Customer Experience & Digital Transformation

By | September 26, 2016

I recently presented a case study at a workshop to a like-minded group of content leaders. There were several comments around where content sits in the context of the customer experience. Yes, content is king, but there’s a lot of groundwork to do before you can attain the goal of useful, relevant and compelling content for your customers.

We all become immersed in our day jobs, working with stakeholders to define our content strategies, with teams of developers to put the necessary tools in place and with writers to produce interesting and targeted content. But, taking a step back, there’s a certain rigour required to establish the foundations for great digital content. For many businesses, increasingly understanding the need to take the big step forward into improving their digital presence, there are several elements they should consider on their path to digital transformation.

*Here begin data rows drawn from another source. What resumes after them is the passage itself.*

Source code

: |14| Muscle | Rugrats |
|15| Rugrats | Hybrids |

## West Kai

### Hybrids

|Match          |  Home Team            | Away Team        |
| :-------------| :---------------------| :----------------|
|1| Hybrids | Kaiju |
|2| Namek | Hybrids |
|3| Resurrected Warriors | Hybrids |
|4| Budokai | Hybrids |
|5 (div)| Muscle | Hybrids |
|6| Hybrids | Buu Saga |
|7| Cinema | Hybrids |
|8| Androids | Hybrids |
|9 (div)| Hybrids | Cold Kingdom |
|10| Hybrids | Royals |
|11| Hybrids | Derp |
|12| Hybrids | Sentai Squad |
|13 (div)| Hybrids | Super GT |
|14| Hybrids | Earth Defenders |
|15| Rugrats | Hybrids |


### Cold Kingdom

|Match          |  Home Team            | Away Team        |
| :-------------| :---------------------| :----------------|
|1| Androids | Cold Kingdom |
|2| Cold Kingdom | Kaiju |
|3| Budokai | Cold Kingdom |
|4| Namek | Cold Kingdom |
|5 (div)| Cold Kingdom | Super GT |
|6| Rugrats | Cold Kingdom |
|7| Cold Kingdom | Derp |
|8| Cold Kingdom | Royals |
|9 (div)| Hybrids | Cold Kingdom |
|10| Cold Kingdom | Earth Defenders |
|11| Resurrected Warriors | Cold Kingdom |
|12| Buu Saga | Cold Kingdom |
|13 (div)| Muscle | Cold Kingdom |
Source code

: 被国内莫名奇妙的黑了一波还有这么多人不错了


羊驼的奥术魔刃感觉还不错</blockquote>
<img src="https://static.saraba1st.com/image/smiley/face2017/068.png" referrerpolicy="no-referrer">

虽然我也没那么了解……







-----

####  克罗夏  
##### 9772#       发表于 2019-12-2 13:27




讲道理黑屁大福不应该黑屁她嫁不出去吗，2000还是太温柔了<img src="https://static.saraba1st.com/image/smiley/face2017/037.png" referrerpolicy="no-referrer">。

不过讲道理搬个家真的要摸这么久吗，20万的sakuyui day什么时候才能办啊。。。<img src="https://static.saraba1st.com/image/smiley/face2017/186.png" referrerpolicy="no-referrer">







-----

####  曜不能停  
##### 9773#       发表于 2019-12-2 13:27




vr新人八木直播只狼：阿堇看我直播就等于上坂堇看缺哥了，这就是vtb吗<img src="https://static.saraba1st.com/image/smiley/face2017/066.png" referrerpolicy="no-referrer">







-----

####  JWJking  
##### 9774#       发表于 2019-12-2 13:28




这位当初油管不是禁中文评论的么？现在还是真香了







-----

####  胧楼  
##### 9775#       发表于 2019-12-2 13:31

The first step is to work across functions to define the need – this may include working with product teams, IT, SEO, marketing, social media, analytics, project management and customer services to look at your customers in a broader context:

  • What are your customers trying to achieve?
  • How can you help them to solve their problem? Answer their question? Enable them to purchase a product or service?
  • What’s stopping them from using your digital presence to achieve this rather than a competitor?
  • From a practical point of view, how will your content be structured to support this?

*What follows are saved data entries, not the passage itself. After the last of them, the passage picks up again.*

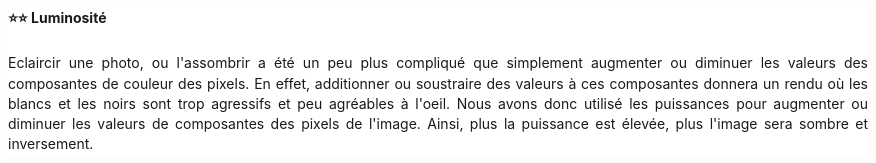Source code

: #### ⭐⭐ Luminosité

<div style= "text-align: justify;margin : 25px 0"> Eclaircir une photo, ou l'assombrir a été un peu plus compliqué que simplement augmenter ou diminuer les valeurs des composantes de couleur des pixels. En effet, additionner ou soustraire des valeurs à ces composantes donnera un rendu où les blancs et les noirs sont trop agressifs et peu agréables à l'oeil. Nous avons donc utilisé les puissances pour augmenter ou diminuer les valeurs de composantes des pixels de l'image. Ainsi, plus la puissance est élevée, plus l'image sera sombre et inversement. </div>
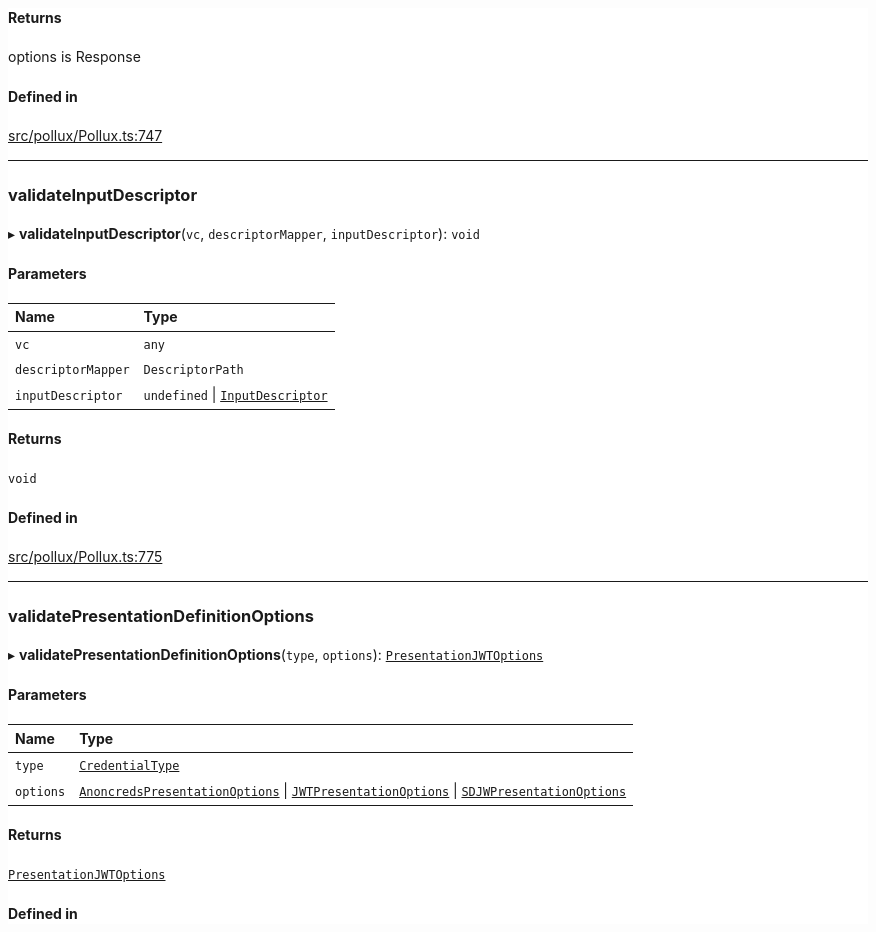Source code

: #### Returns

options is Response

#### Defined in

[src/pollux/Pollux.ts:747](https://github.com/hyperledger/identus-edge-agent-sdk-ts/blob/b1a74ed6fd4a9050ce3bb69d50435414a88a059a/src/pollux/Pollux.ts#L747)

___

### validateInputDescriptor

▸ **validateInputDescriptor**(`vc`, `descriptorMapper`, `inputDescriptor`): `void`

#### Parameters

| Name | Type |
| :------ | :------ |
| `vc` | `any` |
| `descriptorMapper` | `DescriptorPath` |
| `inputDescriptor` | `undefined` \| [`InputDescriptor`](../modules/Domain.md#inputdescriptor) |

#### Returns

`void`

#### Defined in

[src/pollux/Pollux.ts:775](https://github.com/hyperledger/identus-edge-agent-sdk-ts/blob/b1a74ed6fd4a9050ce3bb69d50435414a88a059a/src/pollux/Pollux.ts#L775)

___

### validatePresentationDefinitionOptions

▸ **validatePresentationDefinitionOptions**(`type`, `options`): [`PresentationJWTOptions`](../modules/Domain.md#presentationjwtoptions)

#### Parameters

| Name | Type |
| :------ | :------ |
| `type` | [`CredentialType`](../enums/Domain.CredentialType.md) |
| `options` | [`AnoncredsPresentationOptions`](Domain.AnoncredsPresentationOptions.md) \| [`JWTPresentationOptions`](Domain.JWTPresentationOptions.md) \| [`SDJWPresentationOptions`](Domain.SDJWPresentationOptions.md) |

#### Returns

[`PresentationJWTOptions`](../modules/Domain.md#presentationjwtoptions)

#### Defined in
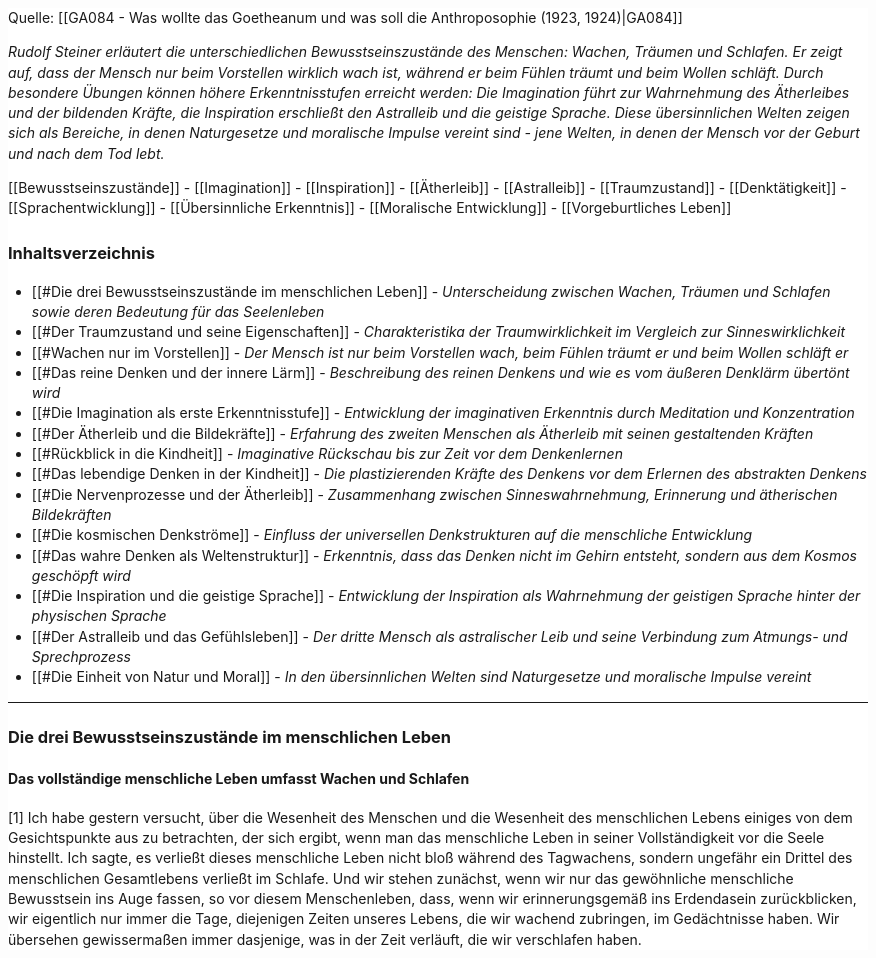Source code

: Quelle: [[GA084 - Was wollte das Goetheanum und was soll die Anthroposophie (1923, 1924)|GA084]]


_Rudolf Steiner erläutert die unterschiedlichen Bewusstseinszustände des Menschen: Wachen, Träumen und Schlafen. Er zeigt auf, dass der Mensch nur beim Vorstellen wirklich wach ist, während er beim Fühlen träumt und beim Wollen schläft. Durch besondere Übungen können höhere Erkenntnisstufen erreicht werden: Die Imagination führt zur Wahrnehmung des Ätherleibes und der bildenden Kräfte, die Inspiration erschließt den Astralleib und die geistige Sprache. Diese übersinnlichen Welten zeigen sich als Bereiche, in denen Naturgesetze und moralische Impulse vereint sind - jene Welten, in denen der Mensch vor der Geburt und nach dem Tod lebt._

[[Bewusstseinszustände]] - [[Imagination]] - [[Inspiration]] - [[Ätherleib]] - [[Astralleib]] - [[Traumzustand]] - [[Denktätigkeit]] - [[Sprachentwicklung]] - [[Übersinnliche Erkenntnis]] - [[Moralische Entwicklung]] - [[Vorgeburtliches Leben]]

### Inhaltsverzeichnis

- [[#Die drei Bewusstseinszustände im menschlichen Leben]] - _Unterscheidung zwischen Wachen, Träumen und Schlafen sowie deren Bedeutung für das Seelenleben_
- [[#Der Traumzustand und seine Eigenschaften]] - _Charakteristika der Traumwirklichkeit im Vergleich zur Sinneswirklichkeit_
- [[#Wachen nur im Vorstellen]] - _Der Mensch ist nur beim Vorstellen wach, beim Fühlen träumt er und beim Wollen schläft er_
- [[#Das reine Denken und der innere Lärm]] - _Beschreibung des reinen Denkens und wie es vom äußeren Denklärm übertönt wird_
- [[#Die Imagination als erste Erkenntnisstufe]] - _Entwicklung der imaginativen Erkenntnis durch Meditation und Konzentration_
- [[#Der Ätherleib und die Bildekräfte]] - _Erfahrung des zweiten Menschen als Ätherleib mit seinen gestaltenden Kräften_
- [[#Rückblick in die Kindheit]] - _Imaginative Rückschau bis zur Zeit vor dem Denkenlernen_
- [[#Das lebendige Denken in der Kindheit]] - _Die plastizierenden Kräfte des Denkens vor dem Erlernen des abstrakten Denkens_
- [[#Die Nervenprozesse und der Ätherleib]] - _Zusammenhang zwischen Sinneswahrnehmung, Erinnerung und ätherischen Bildekräften_
- [[#Die kosmischen Denkströme]] - _Einfluss der universellen Denkstrukturen auf die menschliche Entwicklung_
- [[#Das wahre Denken als Weltenstruktur]] - _Erkenntnis, dass das Denken nicht im Gehirn entsteht, sondern aus dem Kosmos geschöpft wird_
- [[#Die Inspiration und die geistige Sprache]] - _Entwicklung der Inspiration als Wahrnehmung der geistigen Sprache hinter der physischen Sprache_
- [[#Der Astralleib und das Gefühlsleben]] - _Der dritte Mensch als astralischer Leib und seine Verbindung zum Atmungs- und Sprechprozess_
- [[#Die Einheit von Natur und Moral]] - _In den übersinnlichen Welten sind Naturgesetze und moralische Impulse vereint_

---

### Die drei Bewusstseinszustände im menschlichen Leben

#### Das vollständige menschliche Leben umfasst Wachen und Schlafen

[1] Ich habe gestern versucht, über die Wesenheit des Menschen und die Wesenheit des menschlichen Lebens einiges von dem Gesichtspunkte aus zu betrachten, der sich ergibt, wenn man das menschliche Leben in seiner Vollständigkeit vor die Seele hinstellt. Ich sagte, es verließt dieses menschliche Leben nicht bloß während des Tagwachens, sondern ungefähr ein Drittel des menschlichen Gesamtlebens verließt im Schlafe. Und wir stehen zunächst, wenn wir nur das gewöhnliche menschliche Bewusstsein ins Auge fassen, so vor diesem Menschenleben, dass, wenn wir erinnerungsgemäß ins Erdendasein zurückblicken, wir eigentlich nur immer die Tage, diejenigen Zeiten unseres Lebens, die wir wachend zubringen, im Gedächtnisse haben. Wir übersehen gewissermaßen immer dasjenige, was in der Zeit verläuft, die wir verschlafen haben.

To underpin this, there’s data to be analysed and assumptions to be tested.  Basically there’s some legwork required:

  • to develop customer personas (the subject of a Personas blog post earlier this year)
  • to identify customer journeys and the purpose of your website
  • to carry out a content audit; what do you already have (what can be re-used, re-purposed, retired) and an SEO audit
  • to plan, test and iterate your information architecture structure to ensure it is coherent and intuitive
  • to put in place best practice processes, for example your mobile presence, THEN
  • to create your content in the context of your personas, journeys, structure, process and tools

The bigger picture underpinning content creation is the customer experience, where user journeys are tailored, content design is intuitive, customers are able to make an informed decision and specific tasks are simple to complete. It’s easy to lose sight of that when you are focused on the practical tasks associated with the fast moving world of creating and deploying digital content.